For a proof that p==1 mod n is true see for example http://www.maths.lancs.ac.uk/jameson/cyp.pdf the 11th page.

For the extra factor of two saving (what it looks like not discussed there):

Fix the base b=2.
If n is odd and p is a prime divisor of polcyclo(n,2) then 2^n==1 mod p, so x^2==2 mod p is solvable, one solution is 2^((n+1)/2). Hence (2/p)=1 (Legendre symbol), from this p==1 or 7 mod 8.

If n==2 mod 4, then 2^n==1 mod p, so p|2^n-1=(2^(n/2)-1)*(2^(n/2)+1), but it can't divide the first term, because in that case the order would be smaller, so 2^(n/2)==-1 mod p, as above, but now (-2) is a quadratic residue: 1=(-2/p)=(-1/p)*(2/p), these are known values, you get that p==1 or 3 mod 8.

You can work out this for a general b!=2 base also (you will not get exactly the same conditions).

https://en.wikipedia.org/wiki/Zsigmondy%27s_theorem is also interesting, what is in the pdf, using this 2^n-1 has at least one(!!) primitive divisor (for n>0). The only exception is n=1 AND n=6. So yes, you can hunt for this/these primitive divisors, you will find at least one of the 2^n-1 when n is composite!=6 (or prime). Ofcourse in the theorem the primitive prime divisors of 2^n-1 are the (primitive) prime divisors of polcyclo(n,2).

[LaurV]

So, just for fixing it on the math side, RDS can not post in the forum, as he is still banned, but he is reading us from time to time and that is what he wrote to me related to my previous post, in his characteristic style, which, well... this time it may be forgiven in this particular situation, in case I just put in his mouth affirmations that he didn't say... Sorry, but if I did so, it is only my memory getting weak as I get older, and I didn't do it intentionally...

Quote:

Originally Posted by RDS, few minutes ago

Enough!

Let n be composite. Assume that n is odd.
(if n is even then 2^n-1 splits as the difference of two squares: (2^(n/2) - 1)* (2^(n/2) + 1) )

There are three kinds of factors of 2^n-1.

(1) Algebraic. These are factors of 2^m-1 for m | n.
(2) Intrinsic. If n = p*m and 2^m-1 is divisible by p, then
2^pm -1 will be divisible by p^2 (i.e. you pick up another power of p via Hensel's Lemma)
(3) Primitive. All primitive prime factors of 2^n-1 are
primes that do not divide 2^j - 1 for j < n.
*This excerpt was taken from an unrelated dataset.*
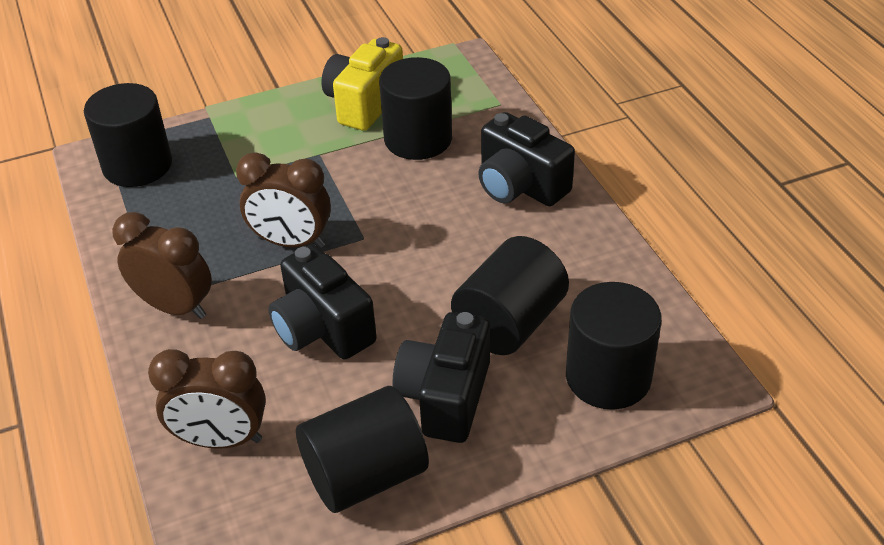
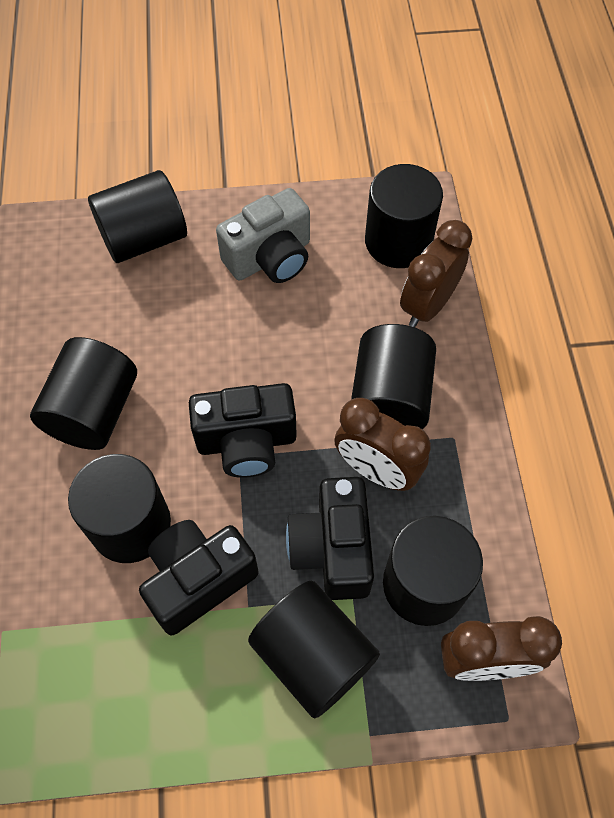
black cylinder: [84,83,172,187] [296,386,429,513] [379,57,452,160] [451,236,569,355] [566,282,662,410] = 5 -> [30,337,137,450] [68,454,171,563] [88,170,187,263] [248,580,380,719] [351,324,436,429] [365,164,443,268] [383,516,483,626] = 7
grey camera: none = 0 -> [216,188,310,283] = 1
yellow camera: [321,37,403,131] = 1 -> none = 0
All primitive prime factors are 1 mod 2n.

(the emphasis is mine, I mean it is his text, I added the emphasis).

Now I remember this discussion we had long ago, he replied about of the same kind, when I was saying that "if m and n have no common factor, then 2^m-1 and 2^n-1 have no common factor, even if m and/or n are not prime".

Actually, these are the kind of inputs I valued most at him... you know, I am missing him sometimes (not that I know he is reading us... )

[LaurV]

Quote:

Originally Posted by axn

Offtopic, but TF on such a small exponent is just waste of time even if we could use mfaktc. ECM is the way to go.

For sure I believe you. But as I said, one may get lucky... Both ECM and P-1 have the bad habit of missing small factors because they are not smooth enough... We all like to play lottery from time to time, even if we know that probabilistically, it is fallacious...

[Dr Sardonicus]

Quote:

Originally Posted by R. Gerbicz

For a proof that p==1 mod n is true see for example http://www.maths.lancs.ac.uk/jameson/cyp.pdf the 11th page.

Sweet! I downloaded it as a handy reference. Thanks for posting the link.

[GP2]

Quote:

Originally Posted by LaurV

For sure I believe you. But as I said, one may get lucky... Both ECM and P-1 have the bad habit of missing small factors because they are not smooth enough... We all like to play lottery from time to time, even if we know that probabilistically, it is fallacious...

That's true of P−1, but I've seen ECM find very non-smooth factors, sometimes even with prime k.

[LaurV]

They are still "smooth" in their own "elliptic" way. Otherwise ECM would find all factors in order, no skip, no miss.. Think about it!...

Both P-1 and ECM look for factors with some "special" properties. Each in its own way.